Tatum, der nie einen eigenen Cent in seine Projekte investiert haben soll, durfte sich auch als politischer Geschichtslenker fühlen. Während des Putsches im August 1991 war es angeblich seiner Satellitentelefonleitung zu verdanken, dass der russische Präsident Jelzin mit Washington in Kontakt blieb. Doch 1992 wurde das Staatskomitee für Tourismus aufgelöst. Die Stadt Moskau übernahm dessen Anteile an Tatums Hotel. Zum geschäftsführenden Direktor des Radisson Slawjanskaja wird der Tschetschene Umar Dschabrailow ernannt, der immer mehr Geschäftspartner Tatums abwirbt. Die Stadtväter versuchen, das Hotel zu privatisieren – für 75 Millionen Dollar. Tatum, der ernsthaft erwägt, mitzubieten, bekommt Besuch vom georgischen Geschäftsmann Giwi Achobadse, der ihm versichert, durch eine siebenstellige Dollarsumme Schmiergeld könne er sich das Radisson Slawjanskaja sichern.

Tatum war gewarnt. Am Valentinstag des Jahres 1995 wurde einer seiner Leibwächter von Messerstechern zusammengeschlagen, die ihrem Opfer auftrugen, er solle Paul ausrichten, es sei Zeit für ihn, nach Hause zurückzukehren. Doch der Amerikaner, der manchmal wie ein Mafioso auftrat und die Gesellschaft russischer Frauen genoss, blieb stur. Er reichte Schadensersatzklage gegen seine russischen Geschäftspartner ein. Er informierte den Sicherheitsdienst von Präsident Jelzin über Achobadses Erpressungsversuch. Tatum wurde jetzt offen bedroht. Botschaftsangestellte rieten ihm dringend, Russland zu verlassen. Tatum kam sich vor wie im Duell. Am 30. September 1996 druckte eine Moskauer Zeitung seinen offenen Brief an Bürgermeister Luschkow, worin der Amerikaner den Russen aufforderte, doch der Welt zu beweisen, dass in Moskau Verträge eingehalten würden. „Wo stehen Sie, Mister Luschkow?“ fragte der Unterzeichner Tatum, „im Schatten oder im Sonnenlicht?“

Einen Monat später, am Nachmittag des 3. November hatte Paul Tatum eine Verabredung in der Metrostation Kiewskaja direkt vor seinem Hotel. Als der Amerikaner mit seinen Leibwächtern eintraf, war der, den er erwartete, nicht da. Dafür trat ein Mann mit Kalaschnikow-Maschinenpistole auf ihn zu und feuerte aus fünf Meter Entfernung elf Schüsse auf ihn ab. Dann ließ er die Waffe fallen und verschwand. Die Leibwächter, die gar nicht versucht hatten, ihren Boss zu schützen, transportierten den Sterbenden ins nächste Krankenhaus. Tatums Leiche wurde verbrannt und im Moskauer Friedhof Kunzewo beigesetzt. Der Direktorsessel des Radisson-Slawjanskaja ging an seinen Gegenspieler Dschabrailow.

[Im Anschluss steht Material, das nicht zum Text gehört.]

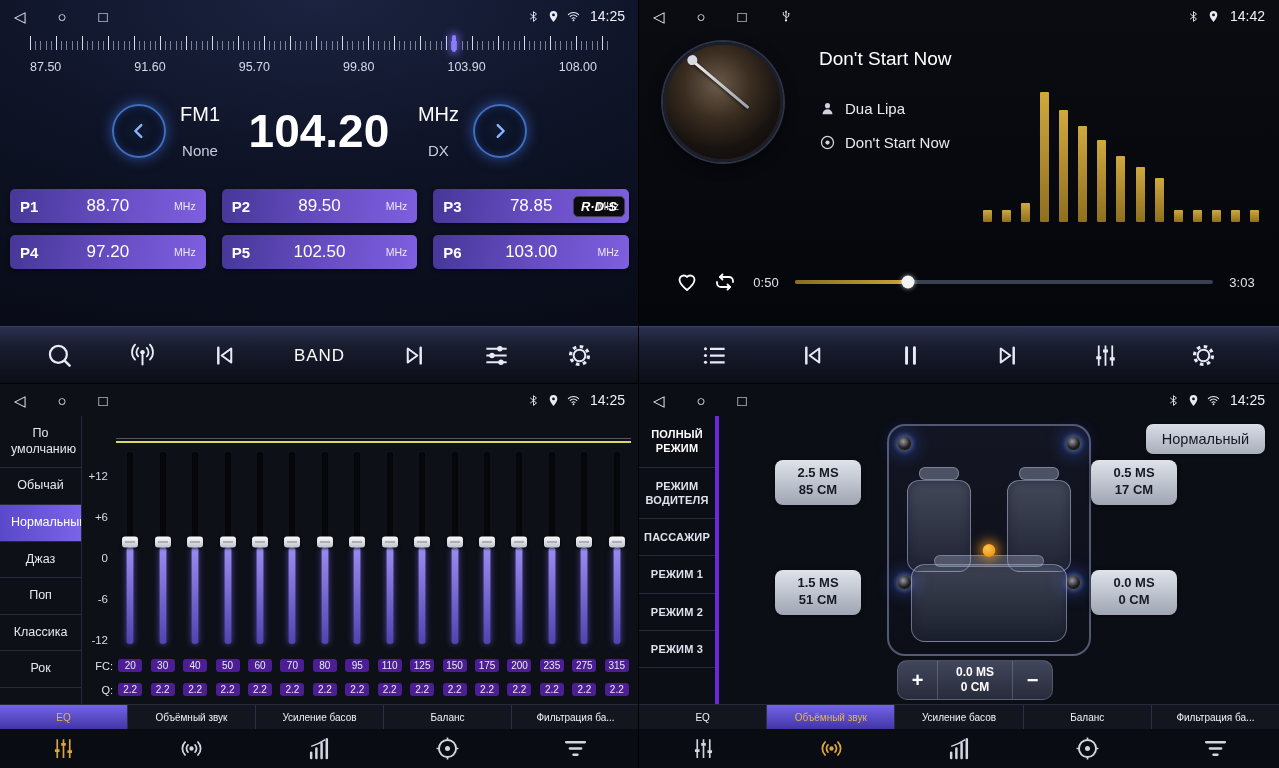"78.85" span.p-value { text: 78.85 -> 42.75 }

Das Grab von Paul Edward Tatum ist leicht zu finden. Es liegt am Verwaltungsgebäude nahe des Haupteingangs, umgeben von russischen Militärs, die im gleichen Jahr starben wie er. Die schwarzen Granitdenkmäler, in die Gesichter mit starrem Totemtierblick eingeätzt sind, umzingeln den schmalen Stein mit der weißen Marmorplatte und dem kleinen Foto eines lachenden Jungengesichts. Tatum hinterließ keine Witwe. Doch ab und zu bringt eine noch jugendliche Russin, erfährt man im Friedhofsbüro, dem Mann einen Kranz, der, wie ein amerikanischer Partner sagte, nie die lichtlosen Netzwerke verstand, denen dieses Land gehört.